Exercise aim - Any picture in the data below should be skipped, while every line is repeated exactly.

*** Source data ***

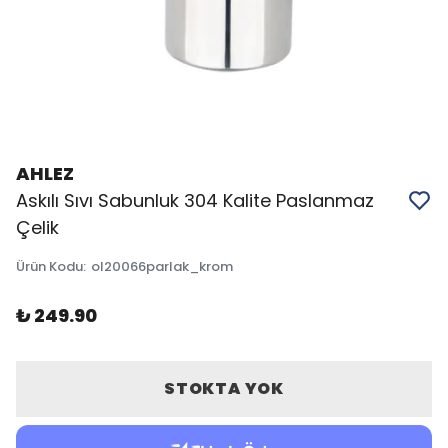
AHLEZ
Askılı Sıvı Sabunluk 304 Kalite Paslanmaz
Çelik
Ürün Kodu
:
ol20066parlak_krom
₺ 249.90
STOKTA YOK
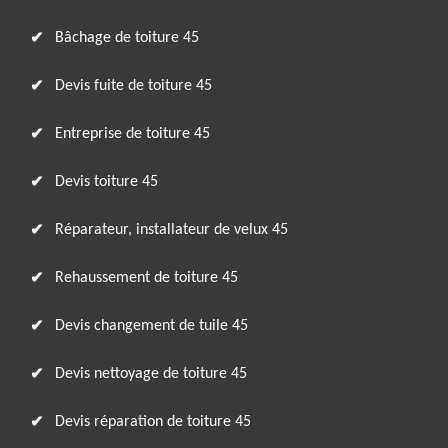
Bâchage de toiture 45
Devis fuite de toiture 45
Entreprise de toiture 45
Devis toiture 45
Réparateur, installateur de velux 45
Rehaussement de toiture 45
Devis changement de tuile 45
Devis nettoyage de toiture 45
Devis réparation de toiture 45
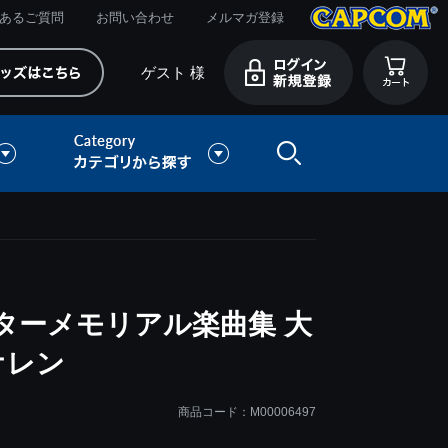
あるご質問
お問い合わせ
メルマガ登録
ゲスト 様
ターメモリアル楽曲集 大
オレン
商品コード：M00006497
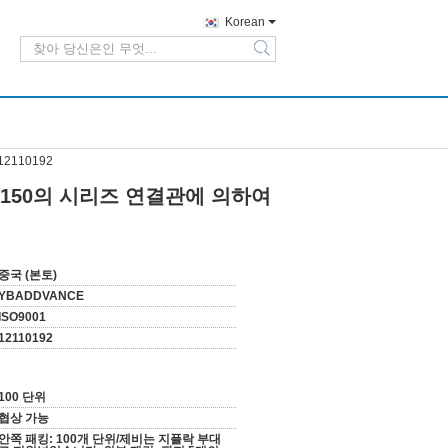
Korean
search
2110192
한 150의 시리즈 연결관에 의하여
중국 (본토)
YBADDVANCE
ISO9001
12110192
100 단위
협상 가능
안쪽 패킹: 100개 단위/제비는 지플락 부대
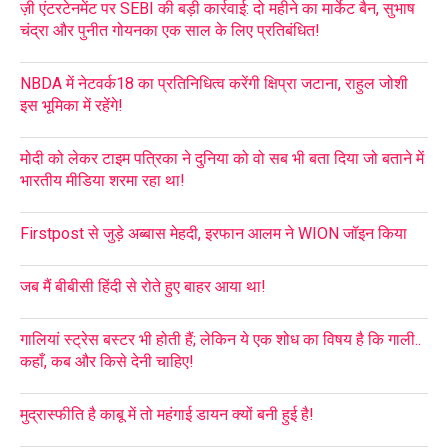
ज़ी एंटरटेनमेंट पर SEBI की बड़ी कार्रवाई: दो महीने का मार्केट बैन, सुभाष
चंद्रा और पुनीत गोयनका एक साल के लिए प्रतिबंधित!
NBDA में नेटवर्क18 का प्रतिनिधित्व करेंगी क्षिप्रा जटाना, राहुल जोशी
इस भूमिका में रहेंगे!
मोदी को लेकर टाइम पत्रिका ने दुनिया को वो सब भी बता दिया जो बताने में
भारतीय मीडिया शरमा रहा था!
Firstpost से जुड़े अब्बास मेहदी, इरफान आलम ने WION जॉइन किया
जब मैं बीबीसी हिंदी से रोते हुए बाहर आया था!
गालियां स्ट्रेस बस्टर भी होती हैं; लेकिन ये एक शोध का विषय है कि गाली..
कहाँ, कब और किसे देनी चाहिए!
मुद्रास्फीति है काबू में तो महंगाई डायन क्यों बनी हुई है!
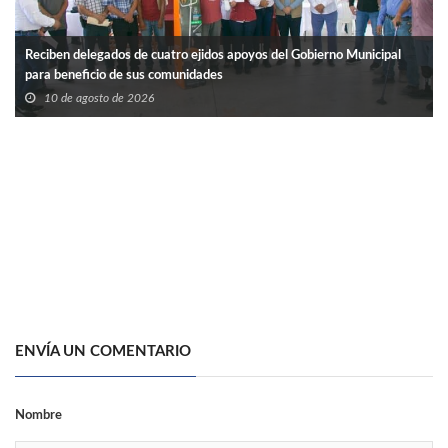
Reciben delegados de cuatro ejidos apoyos del Gobierno Municipal
para beneficio de sus comunidades
10 de agosto de 2026
ENVÍA UN COMENTARIO
Nombre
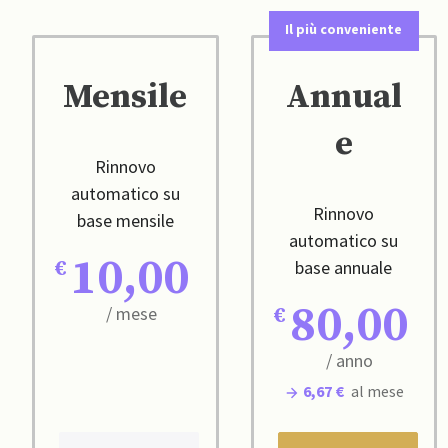
Il più conveniente
Mensile
Annual
e
Rinnovo
automatico su
Rinnovo
base mensile
automatico su
10,00
base annuale
80,00
/ mese
/ anno
6,67 €
al mese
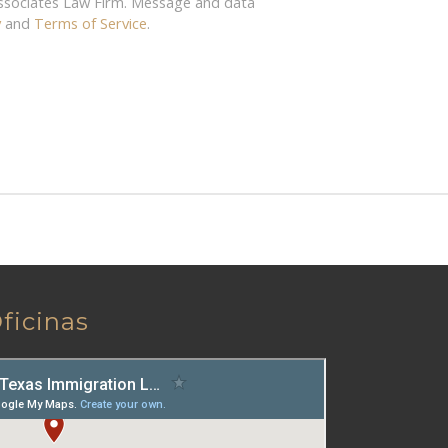
Associates Law Firm. Message and data
y
and
Terms of Service
.
ficinas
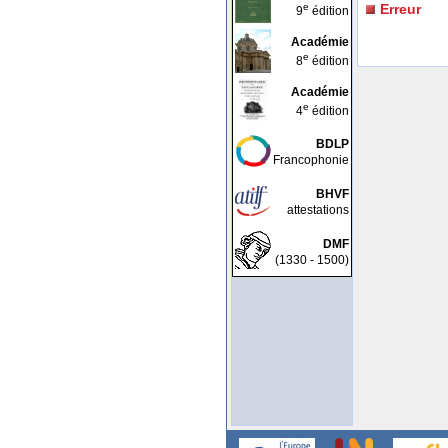
e
Erreur
9
édition
Académie
e
8
édition
Académie
e
4
édition
BDLP
Francophonie
BHVF
attestations
DMF
(1330 - 1500)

***

Solution below -
AHLEZ
Askılı Sıvı Sabunluk 304 Kalite Paslanmaz
Çelik
Ürün Kodu
:
ol20066parlak_krom
₺ 249.90
STOKTA YOK
Bâchage de toiture 45
Devis fuite de toiture 45
Entreprise de toiture 45
Devis toiture 45
Réparateur, installateur de velux 45
Rehaussement de toiture 45
Devis changement de tuile 45
Devis nettoyage de toiture 45
Devis réparation de toiture 45
あるご質問
お問い合わせ
メルマガ登録
ゲスト 様
ターメモリアル楽曲集 大
オレン
商品コード：M00006497
Korean
search
2110192
한 150의 시리즈 연결관에 의하여
중국 (본토)
YBADDVANCE
ISO9001
12110192
100 단위
협상 가능
안쪽 패킹: 100개 단위/제비는 지플락 부대
ज़ी एंटरटेनमेंट पर SEBI की बड़ी कार्रवाई: दो महीने का मार्केट बैन, सुभाष
चंद्रा और पुनीत गोयनका एक साल के लिए प्रतिबंधित!
NBDA में नेटवर्क18 का प्रतिनिधित्व करेंगी क्षिप्रा जटाना, राहुल जोशी
इस भूमिका में रहेंगे!
मोदी को लेकर टाइम पत्रिका ने दुनिया को वो सब भी बता दिया जो बताने में
भारतीय मीडिया शरमा रहा था!
Firstpost से जुड़े अब्बास मेहदी, इरफान आलम ने WION जॉइन किया
जब मैं बीबीसी हिंदी से रोते हुए बाहर आया था!
गालियां स्ट्रेस बस्टर भी होती हैं; लेकिन ये एक शोध का विषय है कि गाली..
कहाँ, कब और किसे देनी चाहिए!
मुद्रास्फीति है काबू में तो महंगाई डायन क्यों बनी हुई है!
Reciben delegados de cuatro ejidos apoyos del Gobierno Municipal
para beneficio de sus comunidades
10 de agosto de 2026
ENVÍA UN COMENTARIO
Nombre
Il più conveniente
Mensile
Annual
e
Rinnovo
automatico su
Rinnovo
base mensile
automatico su
10,00
base annuale
80,00
/ mese
/ anno
6,67 €
al mese
Associates Law Firm. Message and data
y
and
Terms of Service
.
ficinas
e
Erreur
9
édition
Académie
e
8
édition
Académie
e
4
édition
BDLP
Francophonie
BHVF
attestations
DMF
(1330 - 1500)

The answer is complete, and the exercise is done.